Lunch: A Gold’s Gym just opened across the street from my office, which is awesome but ideally I’d need more than an hour. A run could definitely be squeezed in but taking Body Pump or RPM would be out of the question. I suppose an option would be to stay at the office 30 minutes later in order to justify a long lunch, but since I usually leave work around 5:15 or 5:30, I’m already pushing my ETA at home pretty far out. That 75-90 minute commute ruins everything…

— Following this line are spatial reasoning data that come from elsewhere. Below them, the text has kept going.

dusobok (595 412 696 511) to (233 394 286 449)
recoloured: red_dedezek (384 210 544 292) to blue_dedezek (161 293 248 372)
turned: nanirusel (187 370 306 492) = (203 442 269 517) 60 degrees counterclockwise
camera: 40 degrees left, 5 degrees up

Evening: All of the classes I’m interested in across the street don’t start until 6pm, so there’d be some time to kill after work. With classes running from 6-7 and at least an hour drive home, that puts me walking through the front door around 8pm. Brad is in bed by 8:30 at the latest and passed out cold by 9, so the amount of time we’d see each other during the week would be pretty scarce. I guess there’s always the option to go to the gym after he goes to bed, but let’s be honest: it probably won’t happen. The chance of me leaving the house again after getting home from work is slim.

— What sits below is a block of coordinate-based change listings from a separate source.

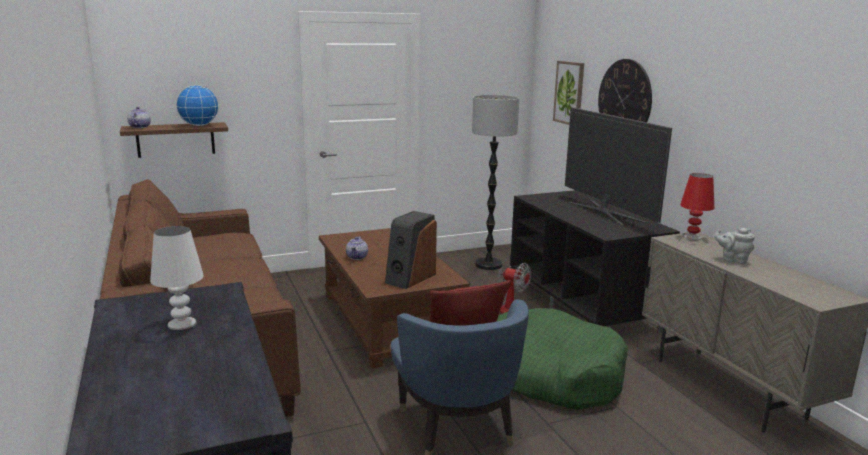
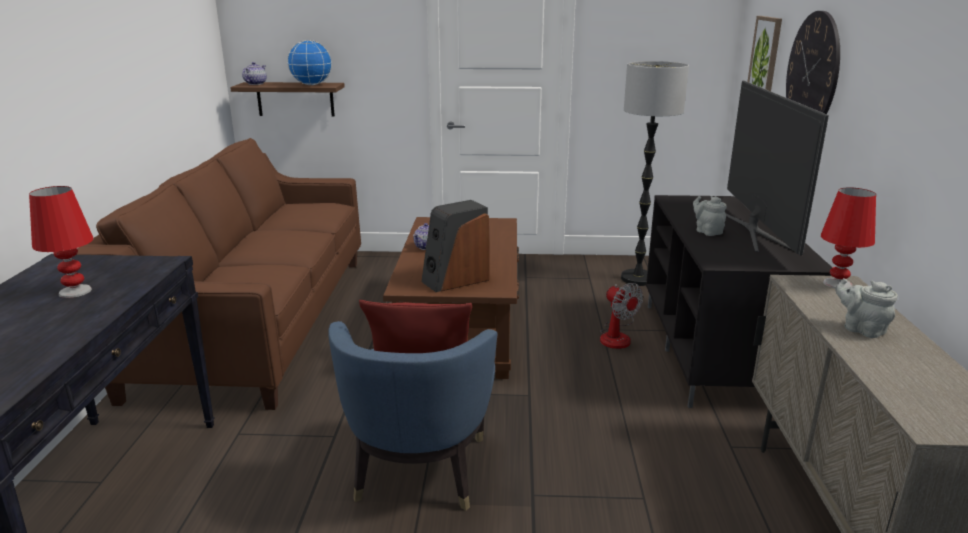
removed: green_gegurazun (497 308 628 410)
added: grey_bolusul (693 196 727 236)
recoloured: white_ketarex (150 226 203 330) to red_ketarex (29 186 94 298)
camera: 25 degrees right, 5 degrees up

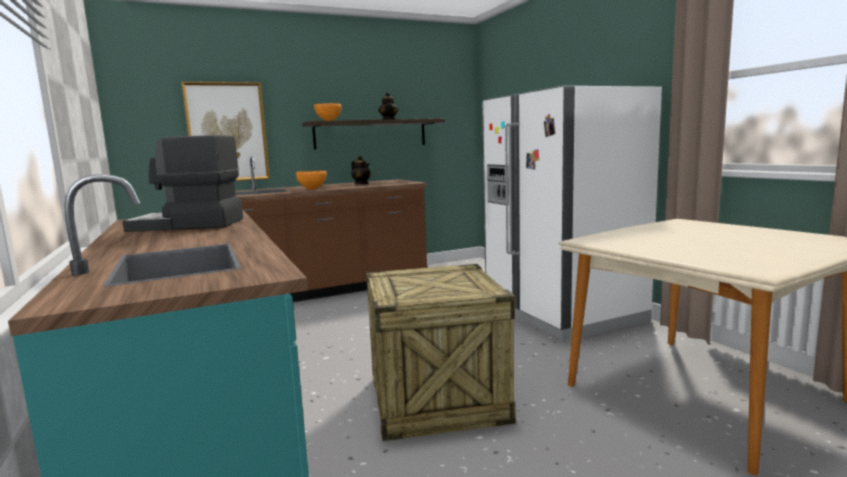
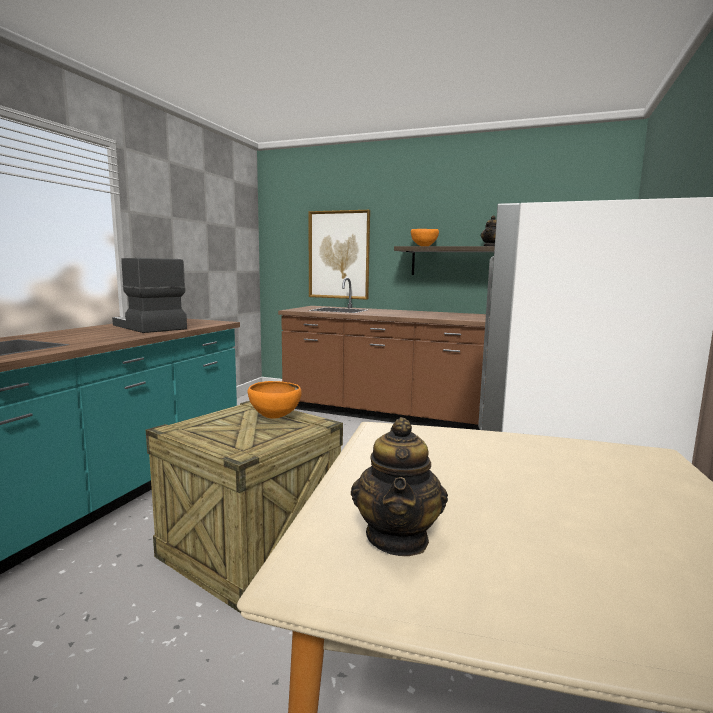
moved: orange_nabuzuk (296 171 327 190) to (248 381 302 419); bolusul (351 156 371 184) to (351 417 448 556)
camera: 45 degrees right, 0 degrees up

I can fit running in pretty much anywhere, but structured classes are harder to schedule. Let’s recap: Sox the Pillow Eater cramps my style in the morning, midday classes are too long to fit into my lunch break, and evening gym sessions cut into time spent [which is already pretty short] with my other half. On Wednesdays I work from home, so taking a class that morning is definitely doable. The thought of waking up early on a day I usually look forward to sleeping in isn’t exactly appealing but sacrifices must be made. Here is the [tentative] plan:

Mon: RPM // Tues: run // Wed: BodyPump // Thurs: run // Fri: rest // Sat: run // Sun: rest/yoga

Monday I’ll try to get into work a little early and stay a little later to account for the lunchtime RPM class. On Tuesday and Thursday I have the option of running before work or at lunch. Wednesday morning I’ll reluctantly drag myself out of bed at the crack of down to get my ass kicked at BodyPump. And the remaining days are a non-issue.

Since this plan is just tentative, I’m looking for some tips & tricks to squeeze workouts into a busy schedule. Are you a morning, noon, or night runner/gym-goer?